J’ai vécu une perte dévastatrice. Je mettrai du temps, peut-être des années, à surmonter le deuil qui m’afflige. Pendant un certain temps, il est possible que je pleure plus qu’à l’accoutumée. Mes larmes ne signalent pas la faiblesse, un manque d’espoir ou de foi. Elles représentent la profondeur de ma perte et elles signalent ma convalescence.
Il se peut que je me mette parfois en colère sans raison apparente. Le stress du deuil accroît l’intensité de mes émotions. Veuillez me pardonner s’il m’arrive de sembler irrationnel.
J’ai besoin de votre compréhension et de votre présence plus que de toute autre chose.
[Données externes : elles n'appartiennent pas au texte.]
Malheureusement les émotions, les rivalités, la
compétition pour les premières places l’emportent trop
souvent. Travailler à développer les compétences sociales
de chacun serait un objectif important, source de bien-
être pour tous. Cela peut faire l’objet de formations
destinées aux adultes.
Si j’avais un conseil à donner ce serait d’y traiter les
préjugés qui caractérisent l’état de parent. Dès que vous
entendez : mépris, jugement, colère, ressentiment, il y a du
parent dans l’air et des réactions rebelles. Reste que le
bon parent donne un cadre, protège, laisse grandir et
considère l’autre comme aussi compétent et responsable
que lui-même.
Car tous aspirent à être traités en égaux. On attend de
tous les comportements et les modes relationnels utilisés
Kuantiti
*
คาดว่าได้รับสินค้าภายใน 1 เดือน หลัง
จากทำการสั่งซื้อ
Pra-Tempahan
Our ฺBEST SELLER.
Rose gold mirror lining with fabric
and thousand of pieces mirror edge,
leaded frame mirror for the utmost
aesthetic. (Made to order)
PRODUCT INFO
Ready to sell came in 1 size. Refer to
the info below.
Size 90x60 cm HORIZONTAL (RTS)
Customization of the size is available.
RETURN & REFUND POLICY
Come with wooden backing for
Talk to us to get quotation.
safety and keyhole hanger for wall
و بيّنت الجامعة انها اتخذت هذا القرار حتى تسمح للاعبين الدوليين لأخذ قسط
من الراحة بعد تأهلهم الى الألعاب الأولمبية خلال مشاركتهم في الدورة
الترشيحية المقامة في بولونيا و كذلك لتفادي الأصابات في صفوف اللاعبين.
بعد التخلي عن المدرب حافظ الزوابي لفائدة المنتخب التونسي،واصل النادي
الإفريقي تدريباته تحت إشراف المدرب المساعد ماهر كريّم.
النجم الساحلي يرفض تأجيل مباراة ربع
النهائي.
Si vous ne savez pas quoi dire, touchez-moi, caressez-moi : j’ai besoin de savoir que vous vous intéressez à moi. S’il vous plaît, n’attendez pas que je vous appelle. Je suis souvent trop fatigué pour même penser à me servir du téléphone et demander l’aide dont j’ai besoin.
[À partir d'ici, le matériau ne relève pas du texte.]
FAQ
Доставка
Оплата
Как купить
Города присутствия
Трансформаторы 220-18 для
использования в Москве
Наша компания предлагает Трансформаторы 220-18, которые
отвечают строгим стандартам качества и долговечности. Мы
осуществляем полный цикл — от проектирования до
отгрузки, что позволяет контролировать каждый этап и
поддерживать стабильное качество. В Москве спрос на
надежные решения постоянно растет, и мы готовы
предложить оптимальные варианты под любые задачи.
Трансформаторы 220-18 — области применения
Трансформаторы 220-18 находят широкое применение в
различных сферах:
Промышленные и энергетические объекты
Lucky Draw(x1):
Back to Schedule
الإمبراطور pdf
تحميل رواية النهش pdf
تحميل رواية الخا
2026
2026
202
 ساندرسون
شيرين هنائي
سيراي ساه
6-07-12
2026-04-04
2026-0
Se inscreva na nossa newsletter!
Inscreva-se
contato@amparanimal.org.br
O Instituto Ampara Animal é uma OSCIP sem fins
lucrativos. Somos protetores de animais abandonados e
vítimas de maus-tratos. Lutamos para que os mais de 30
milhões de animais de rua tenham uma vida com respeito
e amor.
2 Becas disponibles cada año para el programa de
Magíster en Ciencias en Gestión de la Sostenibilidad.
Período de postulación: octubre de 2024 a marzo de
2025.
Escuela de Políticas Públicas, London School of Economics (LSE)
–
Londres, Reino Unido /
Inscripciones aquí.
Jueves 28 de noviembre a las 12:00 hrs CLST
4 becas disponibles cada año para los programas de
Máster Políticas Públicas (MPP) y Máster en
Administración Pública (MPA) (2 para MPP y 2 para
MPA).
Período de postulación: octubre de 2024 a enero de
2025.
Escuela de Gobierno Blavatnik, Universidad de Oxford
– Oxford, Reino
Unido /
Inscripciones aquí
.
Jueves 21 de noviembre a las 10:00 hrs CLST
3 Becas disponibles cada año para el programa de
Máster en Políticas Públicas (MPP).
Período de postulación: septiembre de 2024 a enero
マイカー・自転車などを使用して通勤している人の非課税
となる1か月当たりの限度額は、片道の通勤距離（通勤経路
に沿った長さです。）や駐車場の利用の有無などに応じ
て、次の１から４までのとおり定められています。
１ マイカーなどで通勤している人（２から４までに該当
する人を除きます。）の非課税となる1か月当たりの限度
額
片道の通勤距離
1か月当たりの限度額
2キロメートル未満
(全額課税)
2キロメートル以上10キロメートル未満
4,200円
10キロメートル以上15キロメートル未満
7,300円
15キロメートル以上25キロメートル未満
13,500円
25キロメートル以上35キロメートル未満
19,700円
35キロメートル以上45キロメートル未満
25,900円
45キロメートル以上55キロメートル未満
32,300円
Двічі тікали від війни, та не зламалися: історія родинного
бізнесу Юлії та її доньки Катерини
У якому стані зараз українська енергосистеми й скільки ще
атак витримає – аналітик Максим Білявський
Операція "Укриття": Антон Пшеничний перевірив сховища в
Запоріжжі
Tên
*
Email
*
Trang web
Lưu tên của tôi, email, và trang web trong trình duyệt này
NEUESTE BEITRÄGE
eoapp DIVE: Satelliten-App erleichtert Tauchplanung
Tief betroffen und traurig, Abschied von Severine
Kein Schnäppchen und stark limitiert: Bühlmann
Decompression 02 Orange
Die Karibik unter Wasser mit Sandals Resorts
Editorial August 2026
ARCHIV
Ne me laissez pas m’éloigner de vous. Au cours de l’année qui vient, j’aurai plus que jamais besoin de votre présence.
Vous pouvez prier pour moi, mais seulement si vous ne le faites pas par obligation. Ma foi ne doit pas me mettre à l’abri du processus de deuil.
Si, par chance, vous avez déjà vécu une épreuve qui ressemble quelque peu à la mienne, partagez-la avec moi. Vous ne me blesserez pas.
Cette perte est la pire chose qui me soit arrivée. Mais je la surmonterai et je survivrai. Je ne me sentirai pas toujours comme en ce moment. Je recommencerai à rire.
Merci de vous préoccuper de moi. Votre souci est un cadeau que j’apprécierai toujours.